Non-Dairy Calcium Sources
We have been led to believe that dairy and more specifically milk, is our main source of calcium in the diet. Holisticole is de-bunking that bogus statement today, whether we learned this from commercials, in grade school or by doctors, it is very common for us to relate milk to calcium, but there ARE better options, even if you consume dairy.
Dairy leaves an acidic residue in the body. When we have acidity in the body we work hard, internally, in order to keep a delicate balance so that we can properly function! In order to rebalance into an alkaline state the body uses minerals like calcium (found in milk) to buffer the acid (created by milk)!
Are people that are allergic to dairy, or don’t consume dairy due to personal preference deficient in calcium?
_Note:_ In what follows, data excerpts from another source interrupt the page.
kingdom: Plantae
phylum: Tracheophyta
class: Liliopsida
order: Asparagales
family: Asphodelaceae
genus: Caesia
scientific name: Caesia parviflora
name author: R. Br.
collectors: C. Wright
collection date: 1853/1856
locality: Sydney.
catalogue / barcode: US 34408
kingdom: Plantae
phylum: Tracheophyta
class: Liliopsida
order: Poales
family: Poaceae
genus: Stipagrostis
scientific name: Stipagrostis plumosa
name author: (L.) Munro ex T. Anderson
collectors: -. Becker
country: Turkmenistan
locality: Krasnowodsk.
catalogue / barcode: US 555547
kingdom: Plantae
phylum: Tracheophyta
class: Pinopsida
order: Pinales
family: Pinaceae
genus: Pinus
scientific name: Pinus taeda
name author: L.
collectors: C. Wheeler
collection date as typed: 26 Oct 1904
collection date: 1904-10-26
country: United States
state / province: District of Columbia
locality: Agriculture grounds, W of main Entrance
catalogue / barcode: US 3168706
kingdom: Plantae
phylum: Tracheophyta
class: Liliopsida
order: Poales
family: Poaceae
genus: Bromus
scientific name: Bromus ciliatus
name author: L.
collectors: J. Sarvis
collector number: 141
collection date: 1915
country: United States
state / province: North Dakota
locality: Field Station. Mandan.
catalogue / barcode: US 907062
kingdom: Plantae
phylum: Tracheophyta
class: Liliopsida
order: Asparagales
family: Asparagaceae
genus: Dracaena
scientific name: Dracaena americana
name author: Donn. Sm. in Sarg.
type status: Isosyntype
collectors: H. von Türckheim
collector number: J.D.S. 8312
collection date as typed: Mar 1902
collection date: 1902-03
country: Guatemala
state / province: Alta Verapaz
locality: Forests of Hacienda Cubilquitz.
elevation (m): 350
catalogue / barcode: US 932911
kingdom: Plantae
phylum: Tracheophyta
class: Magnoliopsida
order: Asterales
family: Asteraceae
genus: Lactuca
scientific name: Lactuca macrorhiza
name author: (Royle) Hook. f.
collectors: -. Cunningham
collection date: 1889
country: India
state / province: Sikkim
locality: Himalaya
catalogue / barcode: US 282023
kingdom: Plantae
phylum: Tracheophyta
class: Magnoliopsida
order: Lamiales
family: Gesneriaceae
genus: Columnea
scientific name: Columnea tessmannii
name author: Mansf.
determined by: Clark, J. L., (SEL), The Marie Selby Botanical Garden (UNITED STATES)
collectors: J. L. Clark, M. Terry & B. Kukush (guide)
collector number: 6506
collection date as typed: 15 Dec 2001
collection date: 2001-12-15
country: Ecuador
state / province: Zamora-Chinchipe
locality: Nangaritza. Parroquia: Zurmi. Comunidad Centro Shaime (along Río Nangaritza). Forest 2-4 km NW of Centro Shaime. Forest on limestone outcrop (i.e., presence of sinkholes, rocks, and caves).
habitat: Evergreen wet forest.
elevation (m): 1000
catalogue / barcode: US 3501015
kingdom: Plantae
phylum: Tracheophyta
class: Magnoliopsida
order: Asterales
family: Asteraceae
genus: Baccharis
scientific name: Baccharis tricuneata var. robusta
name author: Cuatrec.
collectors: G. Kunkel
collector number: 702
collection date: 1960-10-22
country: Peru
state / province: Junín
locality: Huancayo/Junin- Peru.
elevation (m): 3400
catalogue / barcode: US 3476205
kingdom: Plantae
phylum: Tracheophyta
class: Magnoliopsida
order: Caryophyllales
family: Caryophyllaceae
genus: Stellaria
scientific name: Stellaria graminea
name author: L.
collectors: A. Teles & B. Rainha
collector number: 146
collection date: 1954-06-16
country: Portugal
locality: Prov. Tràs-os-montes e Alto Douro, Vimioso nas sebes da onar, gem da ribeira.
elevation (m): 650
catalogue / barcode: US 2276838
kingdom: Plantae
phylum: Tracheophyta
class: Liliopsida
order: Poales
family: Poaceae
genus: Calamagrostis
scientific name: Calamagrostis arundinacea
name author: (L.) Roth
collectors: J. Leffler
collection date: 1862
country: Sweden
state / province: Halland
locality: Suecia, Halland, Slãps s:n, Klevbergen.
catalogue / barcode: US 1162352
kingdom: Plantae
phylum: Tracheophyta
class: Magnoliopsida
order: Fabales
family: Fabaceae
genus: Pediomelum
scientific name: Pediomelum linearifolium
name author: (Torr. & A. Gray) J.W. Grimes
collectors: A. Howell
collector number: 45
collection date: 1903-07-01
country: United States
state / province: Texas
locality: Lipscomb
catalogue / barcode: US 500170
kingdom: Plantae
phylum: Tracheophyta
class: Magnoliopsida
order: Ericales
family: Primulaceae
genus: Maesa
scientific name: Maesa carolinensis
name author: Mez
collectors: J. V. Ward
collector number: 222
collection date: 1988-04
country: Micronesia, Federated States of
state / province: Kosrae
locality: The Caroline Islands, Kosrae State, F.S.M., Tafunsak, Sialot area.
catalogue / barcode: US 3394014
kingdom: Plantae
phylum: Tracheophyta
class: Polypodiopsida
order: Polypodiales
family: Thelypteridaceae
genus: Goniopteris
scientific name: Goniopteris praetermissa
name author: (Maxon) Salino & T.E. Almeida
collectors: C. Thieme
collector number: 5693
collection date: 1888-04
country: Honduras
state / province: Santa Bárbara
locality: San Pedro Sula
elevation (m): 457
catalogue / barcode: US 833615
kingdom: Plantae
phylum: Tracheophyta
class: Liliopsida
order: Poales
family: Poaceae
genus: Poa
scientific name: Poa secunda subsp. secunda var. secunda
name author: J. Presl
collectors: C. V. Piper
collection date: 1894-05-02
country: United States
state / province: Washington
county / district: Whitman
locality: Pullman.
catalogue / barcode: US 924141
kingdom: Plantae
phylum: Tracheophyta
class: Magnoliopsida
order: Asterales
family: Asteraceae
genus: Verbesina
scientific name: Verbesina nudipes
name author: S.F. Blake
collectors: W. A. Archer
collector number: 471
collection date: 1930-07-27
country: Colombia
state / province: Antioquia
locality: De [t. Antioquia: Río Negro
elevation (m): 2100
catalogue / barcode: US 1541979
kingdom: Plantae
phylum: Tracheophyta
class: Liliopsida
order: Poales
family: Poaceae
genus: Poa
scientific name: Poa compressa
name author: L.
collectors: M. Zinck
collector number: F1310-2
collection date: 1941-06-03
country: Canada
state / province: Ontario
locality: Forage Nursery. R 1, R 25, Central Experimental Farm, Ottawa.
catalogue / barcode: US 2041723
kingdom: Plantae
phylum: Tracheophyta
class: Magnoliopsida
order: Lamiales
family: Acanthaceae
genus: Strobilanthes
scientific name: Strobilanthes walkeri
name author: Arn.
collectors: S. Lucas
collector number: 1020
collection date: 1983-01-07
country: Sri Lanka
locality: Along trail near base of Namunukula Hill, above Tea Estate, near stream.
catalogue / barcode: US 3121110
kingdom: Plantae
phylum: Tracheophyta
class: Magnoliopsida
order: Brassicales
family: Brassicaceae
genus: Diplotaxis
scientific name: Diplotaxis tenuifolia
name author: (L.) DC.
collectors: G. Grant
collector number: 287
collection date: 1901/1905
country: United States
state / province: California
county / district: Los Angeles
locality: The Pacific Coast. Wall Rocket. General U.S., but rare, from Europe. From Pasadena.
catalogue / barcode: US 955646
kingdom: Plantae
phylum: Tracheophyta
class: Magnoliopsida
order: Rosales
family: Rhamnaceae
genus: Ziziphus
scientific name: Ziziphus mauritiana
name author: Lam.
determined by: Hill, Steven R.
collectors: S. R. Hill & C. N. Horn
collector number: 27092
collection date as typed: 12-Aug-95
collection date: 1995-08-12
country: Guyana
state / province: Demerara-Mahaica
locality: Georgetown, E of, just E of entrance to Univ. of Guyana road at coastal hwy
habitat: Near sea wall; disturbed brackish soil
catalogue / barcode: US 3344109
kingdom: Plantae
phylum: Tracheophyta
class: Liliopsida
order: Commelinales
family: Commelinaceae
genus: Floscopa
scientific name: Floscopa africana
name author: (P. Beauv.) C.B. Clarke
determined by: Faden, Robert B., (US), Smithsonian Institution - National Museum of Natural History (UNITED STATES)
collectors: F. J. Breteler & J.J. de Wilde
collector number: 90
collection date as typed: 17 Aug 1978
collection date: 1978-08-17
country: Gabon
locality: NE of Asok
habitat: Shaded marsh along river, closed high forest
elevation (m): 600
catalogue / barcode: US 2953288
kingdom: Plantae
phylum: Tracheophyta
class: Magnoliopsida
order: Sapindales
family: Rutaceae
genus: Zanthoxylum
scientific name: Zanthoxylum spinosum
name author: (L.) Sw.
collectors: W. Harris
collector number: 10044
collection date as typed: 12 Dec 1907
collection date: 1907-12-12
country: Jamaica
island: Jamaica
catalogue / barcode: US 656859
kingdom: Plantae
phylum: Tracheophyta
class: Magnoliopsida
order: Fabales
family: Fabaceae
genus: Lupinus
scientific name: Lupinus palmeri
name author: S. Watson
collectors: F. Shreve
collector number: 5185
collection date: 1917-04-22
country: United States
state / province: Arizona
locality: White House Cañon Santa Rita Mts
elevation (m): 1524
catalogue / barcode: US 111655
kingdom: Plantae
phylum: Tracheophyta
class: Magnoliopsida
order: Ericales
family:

Do these people need to take a calcium supplement?
Calcium is the most abundant mineral in the body, found mainly in the teeth and bones, calcium also has an important role in making the muscles contract. It is a popular supplement for preventing osteoporosis and is recommended that pregnant women also take calcium.. However, what we aren’t being told is that there are other necessary co-factors for building strong bones: Vitamin D3, K2 and Magnesium. Not to mention, if your digestion isn’t prime and if your not even sure which form of calcium you’re taking, you probably have a tummy filled with undigested calcium supplements.
The truth is, it is hard to become deficient in Calcium, since it is found in many foods. We are more likely deficient in Magnesium, and Vitamin D in Canada. There are many studies showing that a calcium supplements can increase the risk of heart attack, why is this?
Calcium and Magnesium need to remain in balance, if you are taking just calcium alone, this makes your heart contract, but you need magnesium to relax, this is where food comes in — instead of supplements. Mother Nature knows we need a balance of minerals in the body, it is much easier for us to metabolize calcium from food sources!